N’est-ce pas le cas de nombreuses nations que de se considérer comme investies d’une mission, les Etats-Unis, la Russie, Israël…?
Certes, mais la France a la particularité de mettre en avant ses prouesses morales et intellectuelles, et la conviction de devoir penser pour le reste du monde. Au XIXe siècle, Auguste Comte affirme que Paris est le centre de l’humanité, parce que l'”esprit philosophique” y règne. L’historien Ernest Lavisse écrit en 1890 que la mission de la France est de “représenter la cause de l’humanité”. La Révolution française a été la source des idéaux messianiques français: liberté, égalité, fraternité, droits de l’homme…
Vous avez été frappé par l’étrange culte à la culture célébré par les Français. Il s’agit vraiment d’une spécificité nationale ?
J’en suis convaincu. Ce culte se reflète dans la consécration de l’écrivain, véritable guide spirituel de la société, et dans l’importance accordée au style, à la syntaxe, au mot juste, au monde des idées. En 1944, un petit manuel avertis sait les soldats britanniques du débarquement: “Vous aurez souvent l’impression [que les Français] se disputent violemment, alors qu’ils ne font que débattre d’une idée abstraite.”
Du début des années 1950 à la fin des années 1970, j’ai répertorié le “nouveau roman”, la “nouvelle vague”, la “nouvelle histoire”, la “nouvelle philosophie”, la “nouvelle société”, la “nouvelle gauche”, la “nouvelle droite” – sans oublier la “nouvelle cuisine”…
[…] A quoi repérez-vous la sensibilité “néoreligieuse” de la société française laïcisée ?
Au vocabulaire. L’intellectuel est un “clerc”; son engagement, une “foi”; sa rupture avec une idéologie, une “hérésie” ou une “délivrance”… Rappelez-vous Edgar Morin racontant son adhésion au communisme comme “l’espérance du salut dans la rédemption collective”. Et depuis la Révolution, les héros nationaux entrent au Panthéon, une ancienne église, et de Gaulle est devenu le Saint-Père national.
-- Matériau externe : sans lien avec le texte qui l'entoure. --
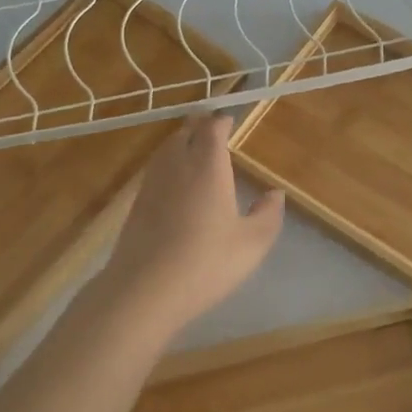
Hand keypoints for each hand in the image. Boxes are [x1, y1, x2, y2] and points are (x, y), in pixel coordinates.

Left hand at [98, 113, 284, 335]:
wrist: (144, 290)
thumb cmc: (205, 263)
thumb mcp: (251, 244)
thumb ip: (267, 214)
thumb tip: (275, 193)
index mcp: (207, 166)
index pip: (212, 128)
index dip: (221, 121)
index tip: (230, 121)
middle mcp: (177, 165)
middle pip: (185, 132)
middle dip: (200, 126)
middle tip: (213, 129)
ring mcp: (152, 183)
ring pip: (166, 148)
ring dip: (181, 142)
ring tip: (194, 148)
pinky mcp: (136, 203)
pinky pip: (155, 169)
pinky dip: (167, 164)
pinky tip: (174, 181)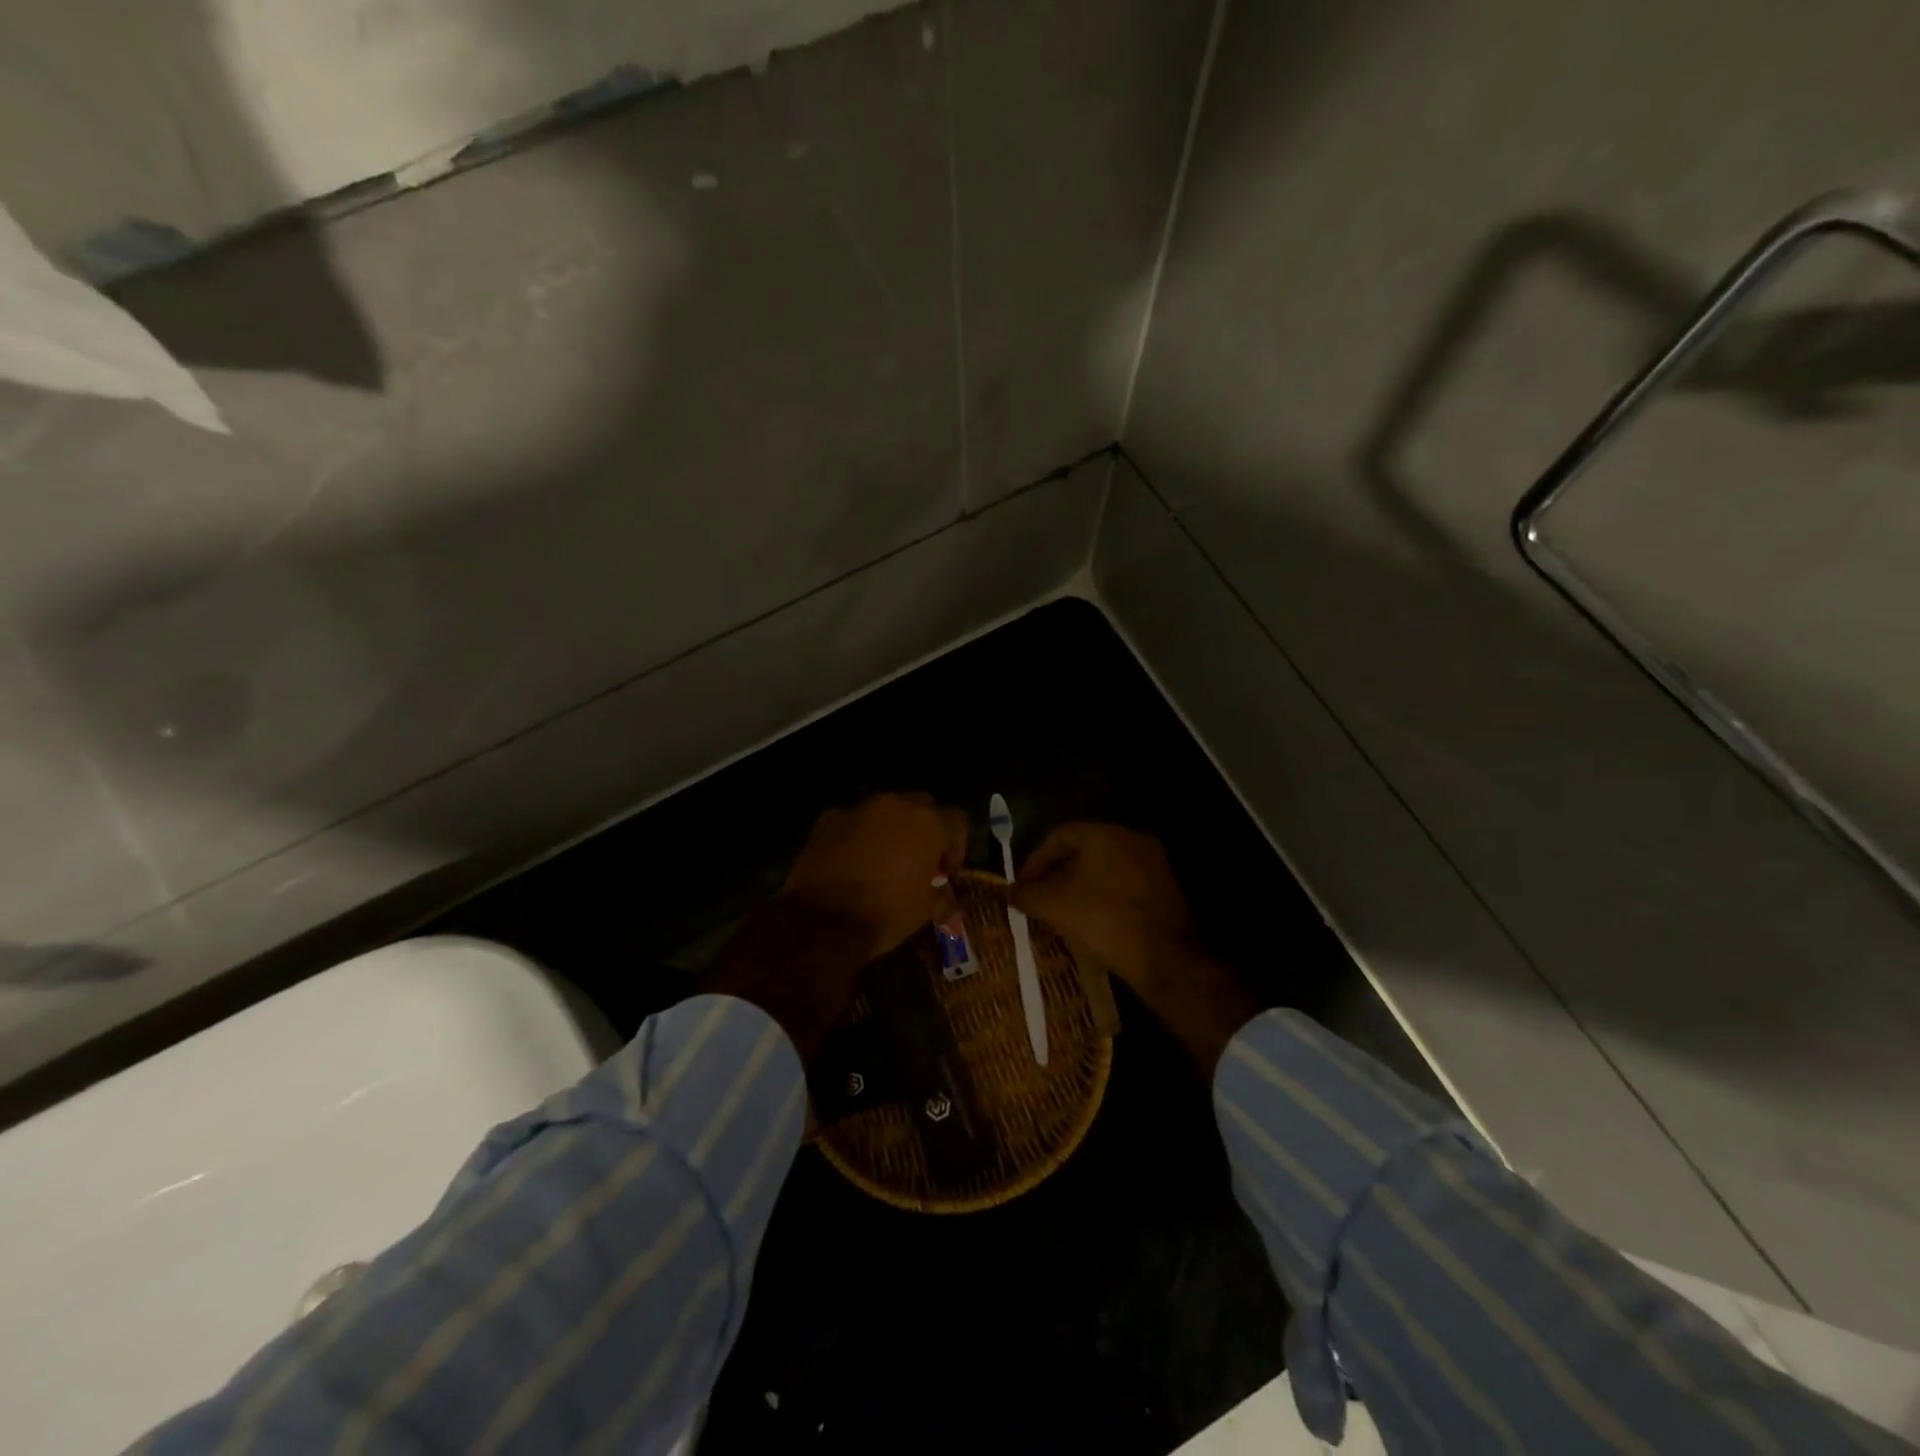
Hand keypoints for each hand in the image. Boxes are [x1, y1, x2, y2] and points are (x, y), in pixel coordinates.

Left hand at [703, 793, 967, 1065]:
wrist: (823, 921)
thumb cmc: (885, 913)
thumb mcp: (924, 912)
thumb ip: (943, 899)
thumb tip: (950, 903)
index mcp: (927, 822)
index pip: (957, 821)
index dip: (957, 847)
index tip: (947, 873)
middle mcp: (895, 805)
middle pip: (922, 806)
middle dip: (925, 830)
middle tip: (920, 861)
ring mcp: (858, 809)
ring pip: (885, 810)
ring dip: (891, 829)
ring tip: (885, 860)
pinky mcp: (828, 820)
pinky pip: (853, 822)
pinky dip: (858, 836)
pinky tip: (853, 861)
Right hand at [1010, 823, 1195, 988]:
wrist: (1164, 958)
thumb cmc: (1103, 919)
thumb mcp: (1054, 906)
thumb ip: (1027, 894)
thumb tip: (1009, 892)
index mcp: (1105, 834)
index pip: (1060, 835)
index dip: (1035, 860)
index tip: (1023, 885)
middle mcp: (1131, 840)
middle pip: (1083, 851)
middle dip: (1056, 874)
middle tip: (1038, 898)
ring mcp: (1152, 865)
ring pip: (1104, 869)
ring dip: (1078, 887)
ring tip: (1060, 913)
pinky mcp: (1165, 890)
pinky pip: (1123, 886)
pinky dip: (1102, 898)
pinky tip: (1090, 921)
[…] Dernière caractéristique des Français cartésiens, selon vous, l’inclination pour l’utopie…
Cette prédisposition utopiste puise sa source chez Rousseau, qui considère que la faculté première de l’homme est l’imagination. Les œuvres de Louis-Sébastien Mercier, Saint-Simon, Charles Fourier, Etienne Cabet sont toutes marquées par la révolte contre l’injustice et par l’ambition d’épanouir la nature humaine. Par ailleurs, le raisonnement utopique est marqué par son caractère systématique et radical. 
Ces idéaux progressistes ont contribué à l’adhésion de très nombreux Français au communisme. Car, au fond, les promesses du Parti communiste français ne renvoyaient-elles pas à l’ambition des Lumières de former des citoyens instruits partageant une morale laïque commune, à l’aspiration rousseauiste à régénérer l’homme, au désir de Fourier de promouvoir une plus grande harmonie sociale, au culte de la perfection et de l’industrie de Saint-Simon, à la “dictature bienveillante” de Cabet… ?  »
Je trouve très revigorant de lire ce regard plutôt bienveillant mais aussi critique d’un étranger sur la France.
Et j’aime cet exergue, car je crois en effet, que la France est un pays qui aime les idées, et moi j’aime cela.